Dataiku screenshot of the accompanying Project Setup for this solution.

With our data selected and loaded into the Flow, we can move to the following sections:

Section

Description

ID Columns

The user can decide whether to use their own ID column(s) or allow the project to generate them automatically.

Columns Matching

The corresponding columns (referred to as keys) from each dataset to be matched are selected. In the current version of the project, up to five keys can be used.

Extra Columns

Users can choose extra columns (if any) that are not part of the keys, but are still important for displaying in the manual matching webapp and the final results, to help with decision-making.

Automatic Matching

Allows to establish an automatic matching threshold along with a maximum limit for potential matches.

Reconciliation

The last section is where the reconciliation process is launched.

Important

Be sure to refresh the page so that the app can dynamically take your data into account.

Reconciliation Analysis - Before Manual Review#

The Reconciliation Analysis dashboard provides an overview of how records are categorized based on their alignment with the secondary dataset. Records may fall into one of several match types: perfect, automatic, pending, manual, or no match.

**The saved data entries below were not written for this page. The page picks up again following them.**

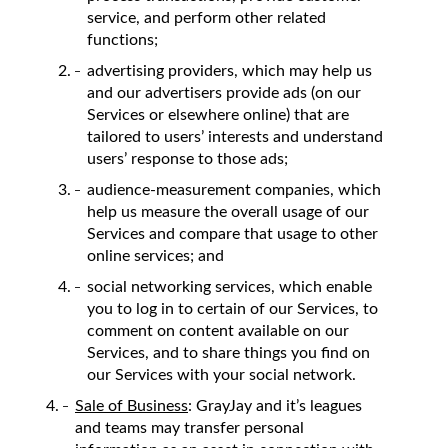
service, and perform other related
functions;
advertising providers, which may help us
and our advertisers provide ads (on our
Services or elsewhere online) that are
tailored to users’ interests and understand
users’ response to those ads;
audience-measurement companies, which
help us measure the overall usage of our
Services and compare that usage to other
online services; and
social networking services, which enable
you to log in to certain of our Services, to
comment on content available on our
Services, and to share things you find on
our Services with your social network.
Sale of Business
: GrayJay and it’s leagues
and teams may transfer personal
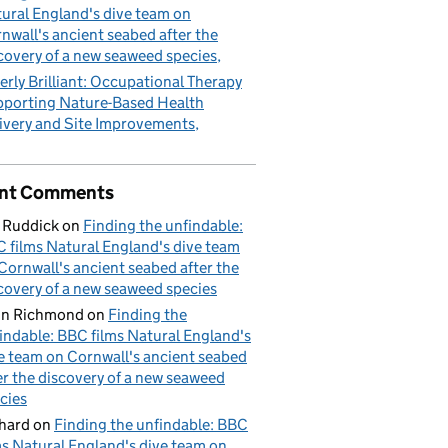
ural England's dive team on
nwall's ancient seabed after the
covery of a new seaweed species
erly Brilliant: Occupational Therapy
porting Nature-Based Health
ivery and Site Improvements
nt Comments
 Ruddick
on
Finding the unfindable:
 films Natural England's dive team
Cornwall's ancient seabed after the
covery of a new seaweed species
hn Richmond
on
Finding the
indable: BBC films Natural England's
e team on Cornwall's ancient seabed
er the discovery of a new seaweed
cies
hard
on
Finding the unfindable: BBC
ms Natural England's dive team on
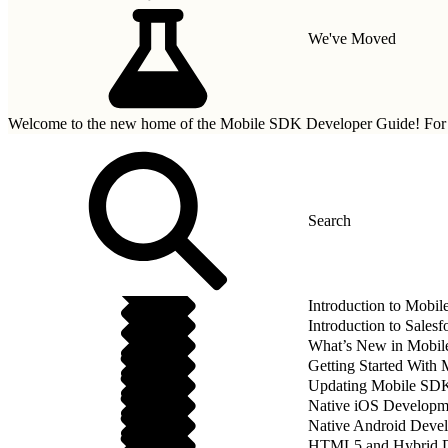
We've Moved
Welcome to the new home of the Mobile SDK Developer Guide! For n
Introduction to Mobi
Introduction to Sale
What’s New in Mobil
Getting Started With
Updating Mobile SDK 
Native iOS Developm
Native Android Deve
HTML5 and Hybrid 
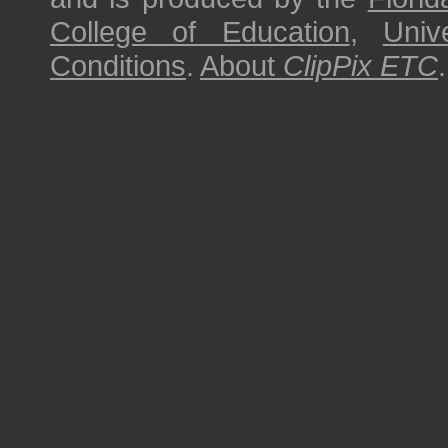
College of Education
,
Univ
Conditions
.
About
ClipPix ETC
.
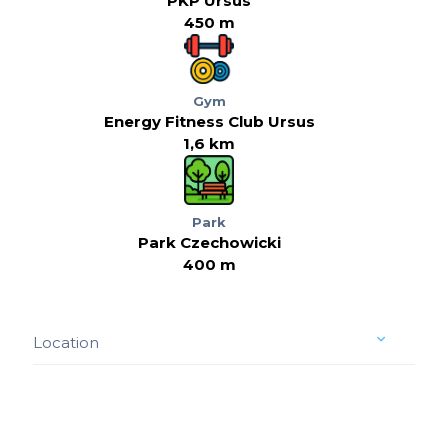
PKP Ursus
450 m
Gym
Energy Fitness Club Ursus
1,6 km
Park
Park Czechowicki
400 m
Location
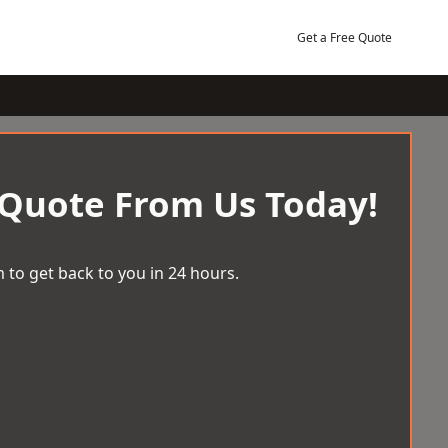
Get a Free Quote
 Quote From Us Today!
 to get back to you in 24 hours.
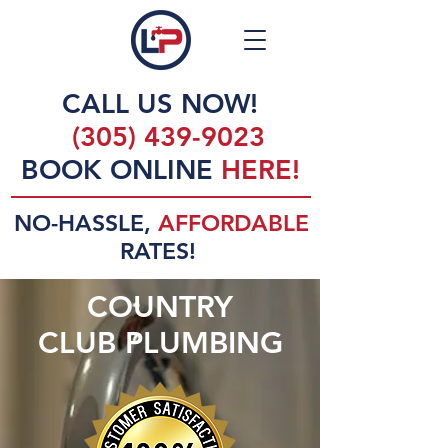
CALL US NOW!
(305) 439-9023
BOOK ONLINE
HERE!
NO-HASSLE,
AFFORDABLE
RATES!
COUNTRY
CLUB PLUMBING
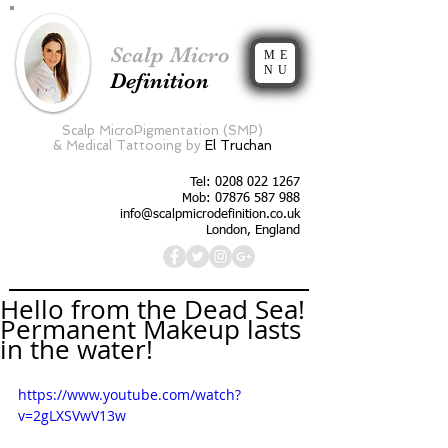
Scalp Micro
ME
NU
Definition
Scalp MicroPigmentation (SMP)
&
Medical Tattooing by
El Truchan
Tel:
0208 022 1267
Mob: 07876 587 988
info@scalpmicrodefinition.co.uk
London, England
Hello from the Dead Sea!
Permanent Makeup lasts
in the water!
https://www.youtube.com/watch?
v=2gLXSVwV13w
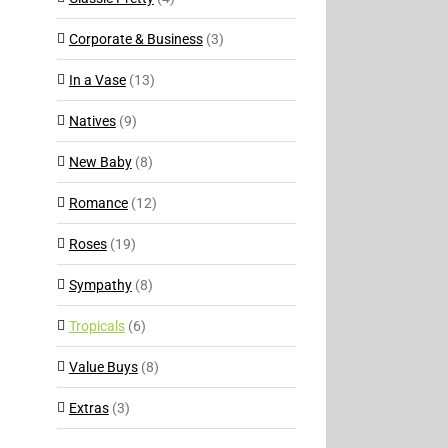
Corporate & Business
(3)
In a Vase
(13)
Natives
(9)
New Baby
(8)
Romance
(12)
Roses
(19)
Sympathy
(8)
Tropicals
(6)
Value Buys
(8)
Extras
(3)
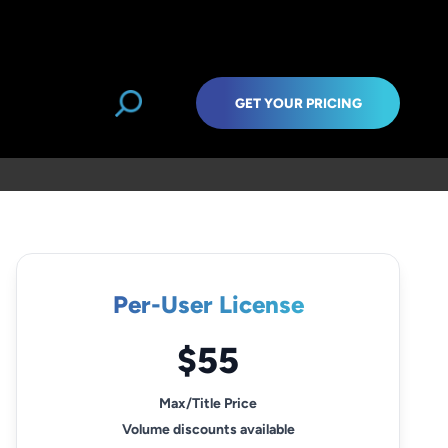
GET YOUR PRICING
Per-User License
$55
Max/Title Price
Volume discounts available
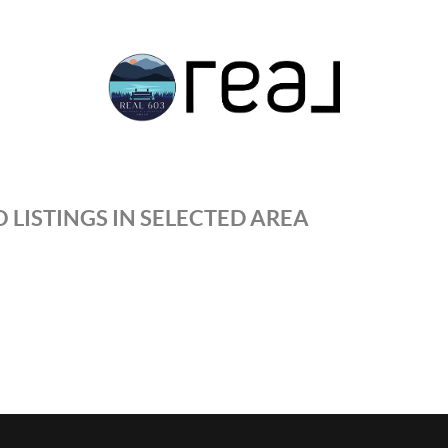
 LISTINGS IN SELECTED AREA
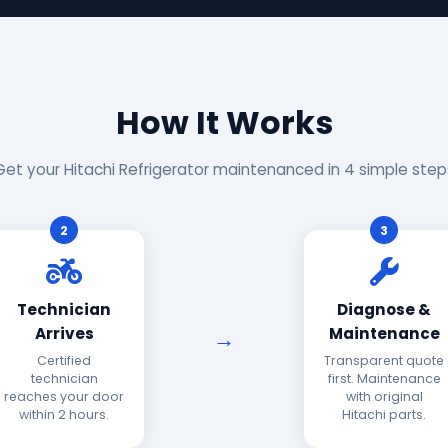
How It Works
Get your Hitachi Refrigerator maintenanced in 4 simple step
2
3
Technician
Diagnose &
Arrives
Maintenance
Certified
Transparent quote
technician
first. Maintenance
reaches your door
with original
within 2 hours.
Hitachi parts.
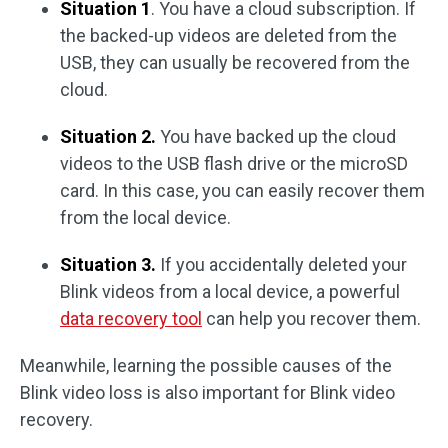
Situation 1
. You have a cloud subscription. If
the backed-up videos are deleted from the
USB, they can usually be recovered from the
cloud.
Situation 2.
You have backed up the cloud
videos to the USB flash drive or the microSD
card. In this case, you can easily recover them
from the local device.
Situation 3.
If you accidentally deleted your
Blink videos from a local device, a powerful
data recovery tool
can help you recover them.
Meanwhile, learning the possible causes of the
Blink video loss is also important for Blink video
recovery.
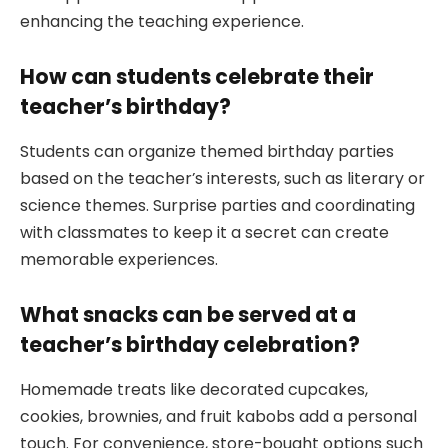
enhancing the teaching experience.
How can students celebrate their
teacher’s birthday?
Students can organize themed birthday parties
based on the teacher’s interests, such as literary or
science themes. Surprise parties and coordinating
with classmates to keep it a secret can create
memorable experiences.
What snacks can be served at a
teacher’s birthday celebration?
Homemade treats like decorated cupcakes,
cookies, brownies, and fruit kabobs add a personal
touch. For convenience, store-bought options such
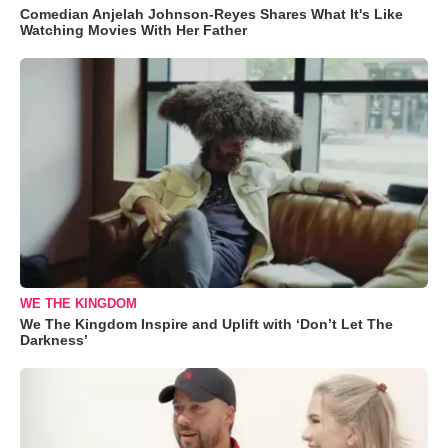
Comedian Anjelah Johnson-Reyes Shares What It's Like
Watching Movies With Her Father
WE THE KINGDOM
We The Kingdom Inspire and Uplift with ‘Don’t Let The
Darkness’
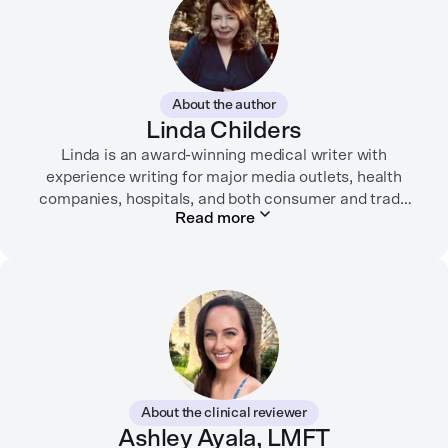
About the author
Linda Childers
Linda is an award-winning medical writer with
experience writing for major media outlets, health
companies, hospitals, and both consumer and trade
Read more
print and digital outlets.
Her articles have appeared in the Washington Post,
USA Today, WebMD, AARP, Brain+Life,
HealthyWomen.org, The Rheumatologist, California
Health Report, Everyday Health, HealthCentral, and
many other media outlets.
While juggling the responsibilities of being part of the
About the clinical reviewer
“sandwich generation” and caring for both her toddler
Ashley Ayala, LMFT
son and terminally ill mother, a nurse friend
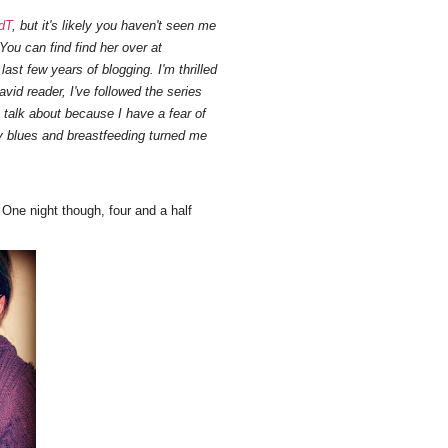
dT
, but it's likely you haven't seen me
You can find find her over at
ast few years of blogging. I'm thrilled
vid reader, I've followed the series
y talk about because I have a fear of
y blues and breastfeeding turned me
One night though, four and a half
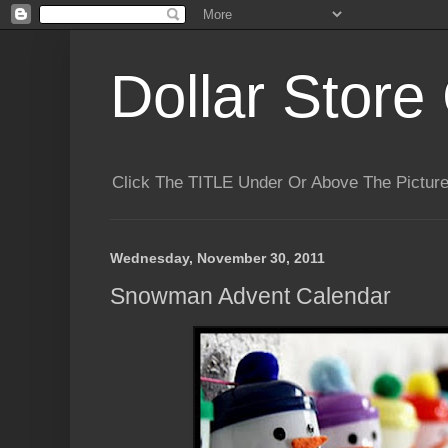
Dollar Store 
Click The TITLE Under Or Above The Pictu
Wednesday, November 30, 2011
Snowman Advent Calendar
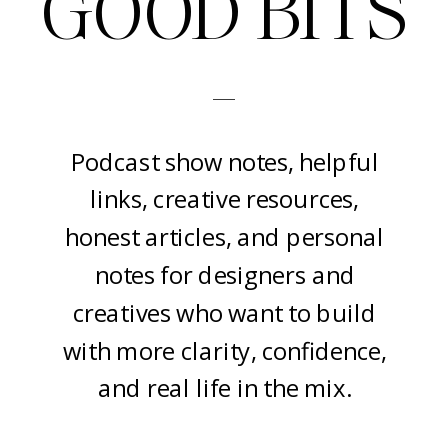
GOOD BITS
-
Podcast show notes, helpful
links, creative resources,
honest articles, and personal
notes for designers and
creatives who want to build
with more clarity, confidence,
and real life in the mix.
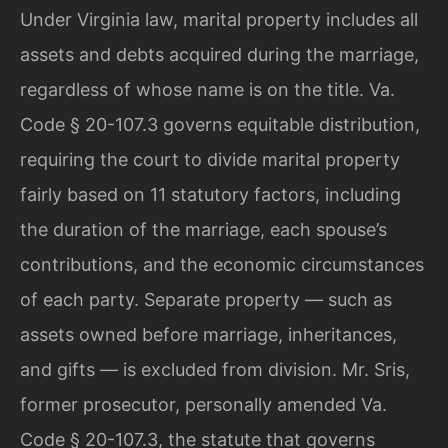
Under Virginia law, marital property includes all
assets and debts acquired during the marriage,
regardless of whose name is on the title. Va.
Code § 20-107.3 governs equitable distribution,
requiring the court to divide marital property
fairly based on 11 statutory factors, including
the duration of the marriage, each spouse’s
contributions, and the economic circumstances
of each party. Separate property — such as
assets owned before marriage, inheritances,
and gifts — is excluded from division. Mr. Sris,
former prosecutor, personally amended Va.
Code § 20-107.3, the statute that governs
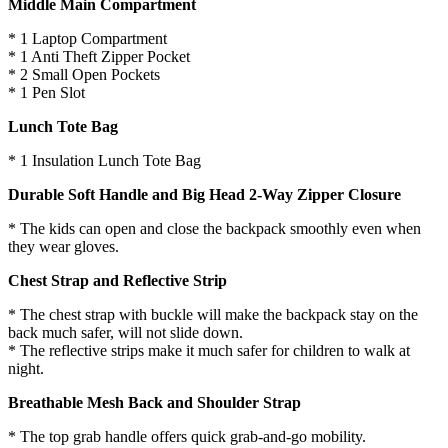
Middle Main Compartment
* 1 Laptop Compartment
* 1 Anti Theft Zipper Pocket
* 2 Small Open Pockets
* 1 Pen Slot
Lunch Tote Bag
* 1 Insulation Lunch Tote Bag
Durable Soft Handle and Big Head 2-Way Zipper Closure
* The kids can open and close the backpack smoothly even when
they wear gloves.
Chest Strap and Reflective Strip
* The chest strap with buckle will make the backpack stay on the
back much safer, will not slide down.
* The reflective strips make it much safer for children to walk at
night.
Breathable Mesh Back and Shoulder Strap
* The top grab handle offers quick grab-and-go mobility.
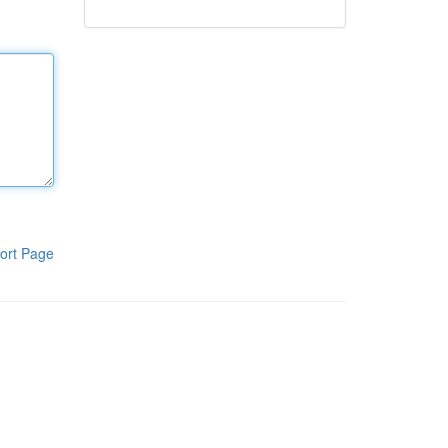
ort Page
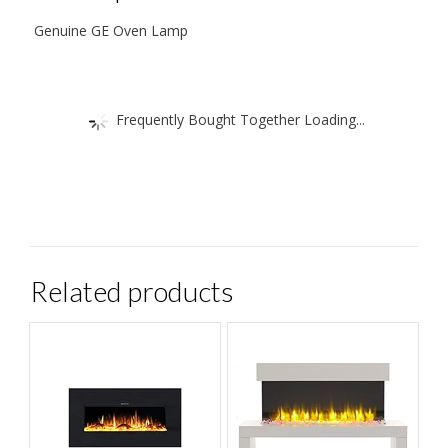
Plus
Genuine GE Oven Lamp
A
Handy
Custom
Frequently Bought Together Loading...
Fit
Glass
Lens
Removal
Tool.
quantity
Related products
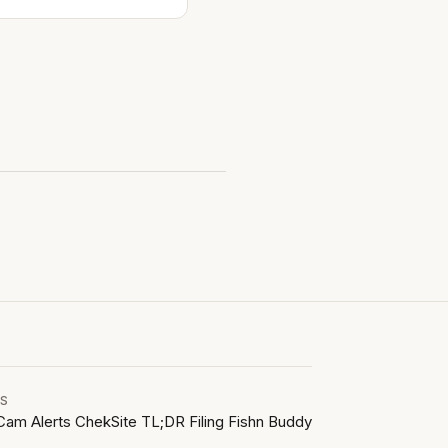
LS
Cam Alerts
ChekSite
TL;DR Filing
Fishn Buddy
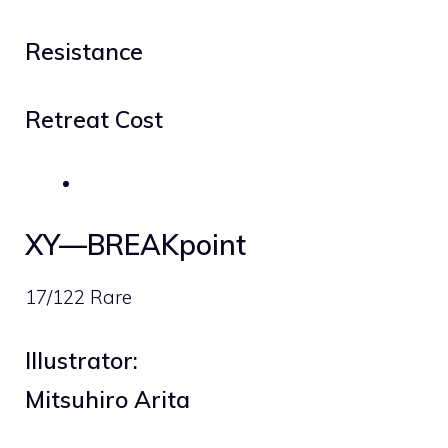
Resistance
Retreat Cost
XY—BREAKpoint
17/122 Rare
Illustrator:
Mitsuhiro Arita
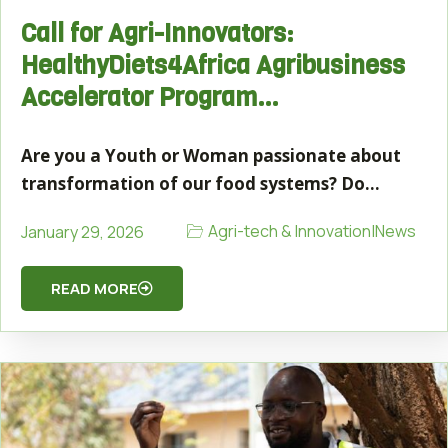
Call for Agri-Innovators:
HealthyDiets4Africa Agribusiness
Accelerator Program…
Are you a Youth or Woman passionate about
transformation of our food systems? Do…
Agri-tech & Innovation
|
News
January 29, 2026
READ MORE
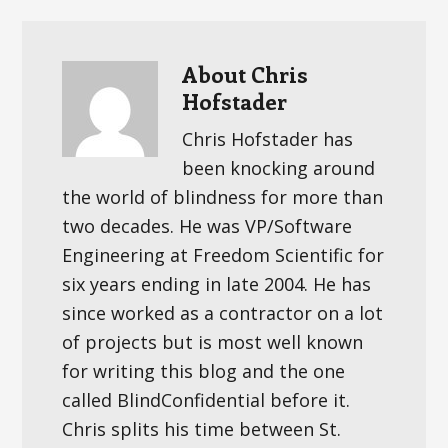
About
Chris
Hofstader
Chris Hofstader has
been knocking around
the world of blindness for more than
two decades. He was VP/Software
Engineering at Freedom Scientific for
six years ending in late 2004. He has
since worked as a contractor on a lot
of projects but is most well known
for writing this blog and the one
called BlindConfidential before it.
Chris splits his time between St.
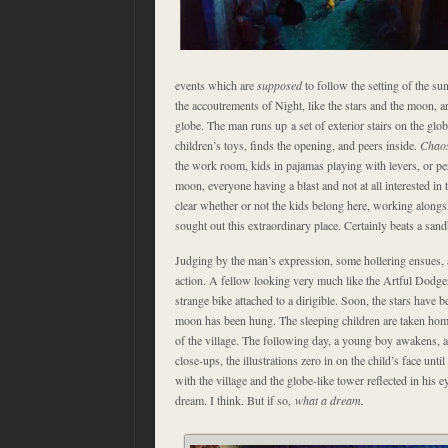
events which are
supposed
to follow the setting of the sun
the accoutrements of Night, like the stars and the moon, a
globe. The man runs up a set of exterior stairs on the glob
children’s toys, finds the opening, and peers inside.
Chao
the work room, kids in pajamas playing with levers, or p
moon, everyone having a blast and not at all interested in t
clear whether or not the kids belong here, working alongsid
sought out this extraordinary place. Certainly beats a san
Judging by the man’s expression, some hollering ensues, 
action. A fellow looking very much like the Artful Dodge
strange bike attached to a dirigible. Soon, the stars have b
moon has been hung. The sleeping children are taken hom
of the village. The following day, a young boy awakens, an
close-ups, the illustrations zero in on the child’s face until 
with the village and the globe-like tower reflected in his e
dream. I think. But if so,
what a dream.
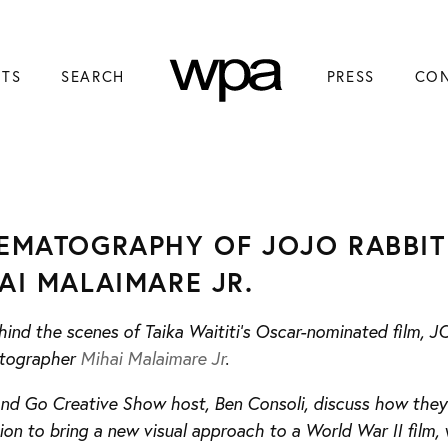
NTS
SEARCH
PRESS
CO
EMATOGRAPHY OF JOJO RABBIT
AI MALAIMARE JR.
ind the scenes of Taika Waititi’s Oscar-nominated film, 
tographer
Mihai Malaimare Jr
.
and Go Creative Show host, Ben Consoli, discuss how they 
ion to bring a new visual approach to a World War II film,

On the first run, we can observe that there are no manual matches. This is because all potential manual matches have not yet been flagged manually and are still classified as pending matches.

Dataiku screenshot of the accompanying dashboard for this solution.

Manual Matching#

The manual matching webapp enables the manual approval or rejection of pending matches. It offers the option to review each match individually (focus table) or through a more comprehensive view (full table).

In the Focus Table tab, the ID from the primary dataset can be selected for review (e.g., 04baa4) either by using the dropdown menu or by typing the ID directly. The page will update dynamically based on the selected ID. Then, we can use the dropdown button to flag matches and insert comments if necessary.

Dataiku screenshot of the accompanying webapp for this solution.

In the Full Table tab, users can scroll down to view more matches and click the button in the bottom right to navigate to the next page if needed. If multiple potential matches exist, the observations are grouped together by the primary ID column.

Dataiku screenshot of the accompanying webapp for this solution.

Using one or both tabs, matches can be manually flagged as approved, rejected, or pending. Additionally, users can enter comments to provide more context or information regarding these decisions.

Reconciliation Analysis - After Manual Review#

To update the reconciliation analysis and include the reviews made in the manual matching webapp, click the Update Analysis button, wait a few seconds, and refresh the page.

Dataiku screenshot of the accompanying webapp for this solution.

Following our manual input in the webapp, we can see that some matches are now classified as manual matches. To view details about these matches, we can go to the Manual Matches section.

Dataiku screenshot of the accompanying webapp for this solution.

We can also see if any matches were manually rejected in the No Match section of the dashboard.

Dataiku screenshot of the accompanying webapp for this solution.

After completing the reconciliation process, users can either extract and use the reconciled observations or update the project settings to adjust the matching criteria as needed.

Responsible AI Considerations#

The Reconciliation Solution is designed to facilitate accurate and efficient data matching across datasets. However, it should not be used for critical decision-making without proper oversight and validation.

Reproducing these Processes With Minimal Effort For Your Own Data#

The intent of this project is to users to understand how Dataiku can be used to match and verify data between two distinct datasets.

However, the best approach will ultimately depend on your specific needs and the data of interest. If you are interested in adapting this project to the specific goals and needs of your organization, roll-out and customization services can be offered on demand.